## Exercise aim
How many lines in the records below contain the string "part"? Treat uppercase and lowercase as different, and reply with the number only.

## Supplied records
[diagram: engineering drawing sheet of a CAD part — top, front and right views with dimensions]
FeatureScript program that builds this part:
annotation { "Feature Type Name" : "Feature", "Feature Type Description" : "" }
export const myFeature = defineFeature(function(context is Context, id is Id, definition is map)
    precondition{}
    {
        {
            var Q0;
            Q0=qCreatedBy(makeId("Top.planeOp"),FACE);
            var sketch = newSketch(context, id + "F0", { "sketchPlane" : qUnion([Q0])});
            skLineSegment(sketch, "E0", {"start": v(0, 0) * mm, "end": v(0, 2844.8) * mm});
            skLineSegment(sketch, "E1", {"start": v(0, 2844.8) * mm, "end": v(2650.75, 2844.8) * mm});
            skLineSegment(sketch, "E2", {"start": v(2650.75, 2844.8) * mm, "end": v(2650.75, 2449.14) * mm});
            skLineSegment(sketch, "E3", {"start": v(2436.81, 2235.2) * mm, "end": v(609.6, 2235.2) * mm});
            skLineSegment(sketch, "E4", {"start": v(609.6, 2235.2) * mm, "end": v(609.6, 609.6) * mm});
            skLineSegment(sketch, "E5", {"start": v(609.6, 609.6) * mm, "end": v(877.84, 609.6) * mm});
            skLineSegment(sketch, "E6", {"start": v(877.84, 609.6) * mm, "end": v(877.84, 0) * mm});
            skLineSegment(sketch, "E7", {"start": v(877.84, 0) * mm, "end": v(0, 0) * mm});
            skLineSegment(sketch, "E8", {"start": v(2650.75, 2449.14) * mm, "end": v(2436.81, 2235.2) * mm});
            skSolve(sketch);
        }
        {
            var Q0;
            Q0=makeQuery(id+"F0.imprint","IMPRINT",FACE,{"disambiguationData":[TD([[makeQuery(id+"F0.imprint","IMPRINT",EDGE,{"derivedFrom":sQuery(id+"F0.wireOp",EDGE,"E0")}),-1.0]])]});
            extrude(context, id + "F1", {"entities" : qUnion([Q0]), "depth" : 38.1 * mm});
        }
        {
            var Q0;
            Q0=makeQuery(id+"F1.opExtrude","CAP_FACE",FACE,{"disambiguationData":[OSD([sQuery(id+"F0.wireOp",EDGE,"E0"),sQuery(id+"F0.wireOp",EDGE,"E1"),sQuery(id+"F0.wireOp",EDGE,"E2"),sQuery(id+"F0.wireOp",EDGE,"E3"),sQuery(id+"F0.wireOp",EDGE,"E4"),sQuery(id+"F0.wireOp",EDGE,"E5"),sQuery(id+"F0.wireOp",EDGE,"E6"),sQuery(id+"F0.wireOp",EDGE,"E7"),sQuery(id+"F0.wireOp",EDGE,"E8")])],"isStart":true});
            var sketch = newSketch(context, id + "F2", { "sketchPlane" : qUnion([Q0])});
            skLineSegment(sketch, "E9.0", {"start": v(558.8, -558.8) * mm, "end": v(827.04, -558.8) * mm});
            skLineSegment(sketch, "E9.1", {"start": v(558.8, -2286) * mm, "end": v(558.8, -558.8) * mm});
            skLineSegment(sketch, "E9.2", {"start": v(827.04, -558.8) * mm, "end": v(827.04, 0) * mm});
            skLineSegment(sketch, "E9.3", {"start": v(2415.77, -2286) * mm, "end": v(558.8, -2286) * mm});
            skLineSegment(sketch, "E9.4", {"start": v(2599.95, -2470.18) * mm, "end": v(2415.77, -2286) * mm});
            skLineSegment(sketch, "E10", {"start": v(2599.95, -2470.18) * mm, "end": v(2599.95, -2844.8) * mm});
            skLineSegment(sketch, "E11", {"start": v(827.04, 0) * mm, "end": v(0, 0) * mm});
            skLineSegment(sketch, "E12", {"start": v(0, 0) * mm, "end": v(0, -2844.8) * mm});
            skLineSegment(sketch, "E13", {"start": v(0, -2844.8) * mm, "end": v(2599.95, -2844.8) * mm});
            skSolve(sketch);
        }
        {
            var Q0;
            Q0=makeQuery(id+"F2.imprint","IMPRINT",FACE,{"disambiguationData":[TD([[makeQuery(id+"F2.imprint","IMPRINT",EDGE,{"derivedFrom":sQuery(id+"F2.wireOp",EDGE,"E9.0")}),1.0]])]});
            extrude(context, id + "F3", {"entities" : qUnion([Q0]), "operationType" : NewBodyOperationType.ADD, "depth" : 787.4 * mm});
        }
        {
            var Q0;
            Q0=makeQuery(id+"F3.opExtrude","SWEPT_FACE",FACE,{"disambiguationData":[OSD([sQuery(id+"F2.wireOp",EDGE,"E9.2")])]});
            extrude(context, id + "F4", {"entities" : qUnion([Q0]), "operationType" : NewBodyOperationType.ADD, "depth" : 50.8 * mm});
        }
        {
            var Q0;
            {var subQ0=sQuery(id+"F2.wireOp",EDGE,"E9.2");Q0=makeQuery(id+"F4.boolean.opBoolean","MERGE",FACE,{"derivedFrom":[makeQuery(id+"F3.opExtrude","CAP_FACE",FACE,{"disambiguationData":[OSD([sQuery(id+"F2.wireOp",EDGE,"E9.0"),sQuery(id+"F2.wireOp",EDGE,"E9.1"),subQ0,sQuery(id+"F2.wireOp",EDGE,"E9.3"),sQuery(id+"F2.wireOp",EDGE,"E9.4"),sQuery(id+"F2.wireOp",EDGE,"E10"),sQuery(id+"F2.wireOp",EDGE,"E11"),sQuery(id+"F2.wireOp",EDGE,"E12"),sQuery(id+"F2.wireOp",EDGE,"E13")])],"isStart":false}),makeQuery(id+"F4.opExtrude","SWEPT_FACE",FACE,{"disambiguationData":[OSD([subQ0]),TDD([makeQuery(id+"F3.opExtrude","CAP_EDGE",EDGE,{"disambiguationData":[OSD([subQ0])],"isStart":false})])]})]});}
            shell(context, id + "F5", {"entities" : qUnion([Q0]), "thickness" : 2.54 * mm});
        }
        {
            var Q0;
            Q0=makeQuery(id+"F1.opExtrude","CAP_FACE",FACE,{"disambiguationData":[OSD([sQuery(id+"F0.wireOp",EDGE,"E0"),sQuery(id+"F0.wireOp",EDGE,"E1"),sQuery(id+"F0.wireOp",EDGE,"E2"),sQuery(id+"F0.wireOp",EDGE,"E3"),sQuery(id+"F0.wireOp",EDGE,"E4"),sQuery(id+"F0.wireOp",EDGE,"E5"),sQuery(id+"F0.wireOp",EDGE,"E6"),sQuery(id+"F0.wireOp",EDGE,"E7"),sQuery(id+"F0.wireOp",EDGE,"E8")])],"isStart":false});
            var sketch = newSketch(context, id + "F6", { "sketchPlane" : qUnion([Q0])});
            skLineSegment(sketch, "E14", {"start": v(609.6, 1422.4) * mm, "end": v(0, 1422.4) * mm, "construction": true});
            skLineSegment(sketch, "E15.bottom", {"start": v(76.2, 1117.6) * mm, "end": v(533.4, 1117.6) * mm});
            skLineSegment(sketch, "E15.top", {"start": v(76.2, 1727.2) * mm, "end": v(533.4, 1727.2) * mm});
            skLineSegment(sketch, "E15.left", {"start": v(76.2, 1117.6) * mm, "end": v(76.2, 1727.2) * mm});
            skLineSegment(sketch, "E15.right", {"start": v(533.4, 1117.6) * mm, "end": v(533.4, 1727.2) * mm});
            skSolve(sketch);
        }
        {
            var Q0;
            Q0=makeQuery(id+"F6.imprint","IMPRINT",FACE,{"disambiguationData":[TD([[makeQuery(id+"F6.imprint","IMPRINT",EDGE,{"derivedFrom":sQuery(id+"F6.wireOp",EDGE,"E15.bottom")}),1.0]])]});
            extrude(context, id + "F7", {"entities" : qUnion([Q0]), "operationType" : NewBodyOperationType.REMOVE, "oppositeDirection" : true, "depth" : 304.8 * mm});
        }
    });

## Finished exercise
2